====== TEXT UNDER STUDY
Pending orders are useful when you cannot watch the screen continuously. They execute automatically when price reaches your level, including your pre-set stop-loss and take-profit.

Step 7 — Place Your First Trade

Using a micro lot (0.01) on EUR/USD (pip value = $0.10/pip), the complete MT4/MT5 trade entry process:

  1. Press F9 (or right-click chart → Trade → New Order)
  2. Select instrument: EUR/USD
  3. Set Volume: 0.01 (micro lot)
  4. Set Stop Loss: the price where you exit if wrong (e.g., 20 pips below entry for a buy = −$2.00 max loss)
  5. Set Take Profit: your target (e.g., 40 pips above entry = +$4.00 target)
  6. Choose Buy or Sell (Market Execution)
  7. Confirm the order
First trade example — EUR/USD micro lot buy
  • Lot size: 0.01 micro lot | Pip value: $0.10/pip
  • Entry: 1.10500
  • Stop-loss: 1.10300 (20 pips below) → max loss: 20 × $0.10 = $2.00
  • Take-profit: 1.10900 (40 pips above) → target: 40 × $0.10 = $4.00
  • Risk/Reward: $2.00 : $4.00 = 1:2

Step 8 — Manage and Close the Trade

Once open, the trade appears in the Terminal (Trade tab). The floating P&L column updates in real time. You can:

  • Modify the stop-loss or take-profit (right-click the trade → Modify Order)
  • Partially close — close a portion of the position to lock in partial profit
  • Close fully — right-click the trade → Close Order, or click the × icon

The trade closes automatically if price hits your stop-loss or take-profit.

Before Going Live — Checklist

Placing trades is simple. Understanding what to trade, when to trade, and how to size positions is the hard part. Before depositing real money, confirm you can answer all of these:

  • What is my edge? — A specific, testable reason why I expect this trade to work
  • How much will I risk per trade? — Maximum 1–2% of account equity. On $500: $5–$10
  • Where is my stop-loss? — Decided before entry, not after
  • What is my risk/reward? — At least 1:1.5 minimum before taking any trade
  • How will I record trades? — A trade journal is required to identify what works

Common Beginner Mistakes

No stop-loss
“I’ll watch it” fails when the internet drops, market gaps, or you fall asleep. A stop-loss is the only guaranteed exit mechanism.
Trading too many pairs
Following 10+ pairs fragments attention. Start with 1–2 major pairs (EUR/USD and GBP/USD are most liquid).
============
====== RECORD EXCERPTS
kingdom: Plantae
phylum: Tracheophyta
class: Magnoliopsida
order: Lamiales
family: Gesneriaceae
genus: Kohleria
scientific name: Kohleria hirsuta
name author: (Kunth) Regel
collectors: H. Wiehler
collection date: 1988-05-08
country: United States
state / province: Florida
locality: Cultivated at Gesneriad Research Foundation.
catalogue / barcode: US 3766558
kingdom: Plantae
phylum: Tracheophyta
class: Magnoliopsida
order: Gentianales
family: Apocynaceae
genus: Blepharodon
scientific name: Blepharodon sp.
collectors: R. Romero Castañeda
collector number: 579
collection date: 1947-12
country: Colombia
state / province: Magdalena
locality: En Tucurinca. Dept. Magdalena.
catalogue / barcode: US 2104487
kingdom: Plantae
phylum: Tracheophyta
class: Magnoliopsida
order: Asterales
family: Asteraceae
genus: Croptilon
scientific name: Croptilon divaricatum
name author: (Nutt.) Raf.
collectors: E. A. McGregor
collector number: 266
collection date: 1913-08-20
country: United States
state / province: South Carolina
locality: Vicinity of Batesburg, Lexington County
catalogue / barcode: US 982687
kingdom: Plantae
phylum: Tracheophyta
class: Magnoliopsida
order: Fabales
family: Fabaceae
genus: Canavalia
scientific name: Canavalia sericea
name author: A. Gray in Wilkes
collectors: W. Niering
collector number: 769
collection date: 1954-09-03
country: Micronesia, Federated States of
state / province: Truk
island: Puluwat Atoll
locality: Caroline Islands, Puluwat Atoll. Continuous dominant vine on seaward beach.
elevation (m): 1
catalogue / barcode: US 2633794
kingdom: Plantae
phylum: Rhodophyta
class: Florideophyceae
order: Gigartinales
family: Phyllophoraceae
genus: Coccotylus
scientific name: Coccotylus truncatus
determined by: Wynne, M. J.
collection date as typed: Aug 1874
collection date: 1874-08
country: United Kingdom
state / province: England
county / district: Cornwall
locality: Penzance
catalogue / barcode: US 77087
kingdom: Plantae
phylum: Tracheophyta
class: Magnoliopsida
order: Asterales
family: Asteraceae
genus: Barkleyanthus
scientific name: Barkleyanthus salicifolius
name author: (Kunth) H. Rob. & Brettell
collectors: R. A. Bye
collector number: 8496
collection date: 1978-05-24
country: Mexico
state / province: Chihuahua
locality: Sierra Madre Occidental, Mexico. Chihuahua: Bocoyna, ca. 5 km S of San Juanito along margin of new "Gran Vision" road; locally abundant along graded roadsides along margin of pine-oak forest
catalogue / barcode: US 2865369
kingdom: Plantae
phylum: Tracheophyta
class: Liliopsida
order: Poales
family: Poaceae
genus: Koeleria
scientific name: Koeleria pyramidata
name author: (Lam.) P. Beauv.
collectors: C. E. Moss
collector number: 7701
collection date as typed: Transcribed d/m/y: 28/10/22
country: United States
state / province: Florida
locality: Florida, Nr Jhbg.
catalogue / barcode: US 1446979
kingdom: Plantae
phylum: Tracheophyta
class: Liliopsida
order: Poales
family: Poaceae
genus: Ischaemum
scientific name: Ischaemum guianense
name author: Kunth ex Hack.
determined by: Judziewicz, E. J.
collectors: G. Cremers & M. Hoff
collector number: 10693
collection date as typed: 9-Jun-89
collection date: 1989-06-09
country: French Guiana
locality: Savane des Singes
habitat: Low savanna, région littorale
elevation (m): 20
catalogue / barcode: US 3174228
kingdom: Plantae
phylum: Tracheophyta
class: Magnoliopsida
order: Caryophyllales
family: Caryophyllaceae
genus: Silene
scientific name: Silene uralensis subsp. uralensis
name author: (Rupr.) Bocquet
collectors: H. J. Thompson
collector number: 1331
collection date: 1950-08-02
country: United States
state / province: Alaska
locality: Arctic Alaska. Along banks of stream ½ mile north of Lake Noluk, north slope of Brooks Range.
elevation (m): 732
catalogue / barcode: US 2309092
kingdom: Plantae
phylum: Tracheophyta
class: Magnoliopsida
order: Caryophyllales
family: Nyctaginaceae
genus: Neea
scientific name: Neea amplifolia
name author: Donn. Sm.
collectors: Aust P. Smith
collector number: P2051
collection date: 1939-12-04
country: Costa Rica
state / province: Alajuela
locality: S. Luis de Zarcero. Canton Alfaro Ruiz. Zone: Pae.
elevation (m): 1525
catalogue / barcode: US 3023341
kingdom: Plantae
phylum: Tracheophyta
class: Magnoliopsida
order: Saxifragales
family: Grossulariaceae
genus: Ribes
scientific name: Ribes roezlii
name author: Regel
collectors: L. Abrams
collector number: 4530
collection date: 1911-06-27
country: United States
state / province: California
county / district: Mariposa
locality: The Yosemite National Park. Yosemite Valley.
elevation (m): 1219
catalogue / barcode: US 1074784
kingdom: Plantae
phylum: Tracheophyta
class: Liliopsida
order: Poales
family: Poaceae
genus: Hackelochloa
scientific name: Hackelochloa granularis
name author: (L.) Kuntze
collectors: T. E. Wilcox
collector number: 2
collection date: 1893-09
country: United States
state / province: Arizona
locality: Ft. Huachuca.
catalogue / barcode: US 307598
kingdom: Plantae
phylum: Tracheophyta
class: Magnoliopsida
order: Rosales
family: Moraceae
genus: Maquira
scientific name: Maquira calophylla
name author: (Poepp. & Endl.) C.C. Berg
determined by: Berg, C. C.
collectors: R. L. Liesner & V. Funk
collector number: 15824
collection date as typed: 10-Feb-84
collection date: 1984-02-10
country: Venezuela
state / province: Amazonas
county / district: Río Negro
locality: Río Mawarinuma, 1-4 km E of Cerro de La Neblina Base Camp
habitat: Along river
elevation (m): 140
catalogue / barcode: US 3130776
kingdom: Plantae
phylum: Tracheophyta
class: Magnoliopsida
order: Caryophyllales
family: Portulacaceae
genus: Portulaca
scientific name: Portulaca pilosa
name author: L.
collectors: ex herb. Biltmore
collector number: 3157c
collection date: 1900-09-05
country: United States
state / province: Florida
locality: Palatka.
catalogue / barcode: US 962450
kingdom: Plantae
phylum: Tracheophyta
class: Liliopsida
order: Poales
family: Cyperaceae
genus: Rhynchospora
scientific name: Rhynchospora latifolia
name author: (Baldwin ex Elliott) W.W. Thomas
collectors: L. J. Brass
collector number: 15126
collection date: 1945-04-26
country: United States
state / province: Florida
============
▶ **WHAT YOU WILL DO**
A) In the forex trading guide, what minimum risk/reward should a trade have before it is taken?
B) Write what comes next in the forex trading guide, picking up after its final sentence.

▶ **RESULTS IN ORDER**
A) At least 1:1.5.

B)
Over-leveraging
1 standard lot on a $500 account = $10/pip. 50 adverse pips = $500 — the entire account gone in one trade.
Switching strategies constantly
Every strategy has losing periods. Changing after a bad week means never testing any approach long enough to confirm it works.
Trading news without preparation
Major announcements (NFP, CPI, rate decisions) cause sudden moves and widened spreads. Avoid the 30 minutes around high-impact news until you have a tested news-trading approach.

Frequently Asked Questions

Most traders are not consistently profitable in their first 6–12 months. The platform mechanics can be learned in a few days. Developing a tested edge, the discipline to follow it, and the emotional resilience to handle losing streaks takes much longer. Demo trading for 2–4 months before going live shortens this learning curve significantly.
Yes. Without a defined entry/exit rule, you are essentially guessing — and guessing has a negative expected value once spread costs are included. A simple strategy (e.g., enter on a specific chart pattern, exit at a fixed RR) is better than no strategy at all.
MT4 is sufficient for most beginners. It is simpler, has more third-party indicators and EAs available, and most forex educational resources reference MT4. MT5 has additional timeframes, an economic calendar, and depth of market — useful when you are ready for more advanced analysis.
Yes. Both MT4 and MT5 have full-featured iOS and Android apps. The mobile apps support all order types, real-time P&L, and charting. However, performing detailed analysis on a small screen is harder — many traders use desktop for analysis and mobile for monitoring and quick order management.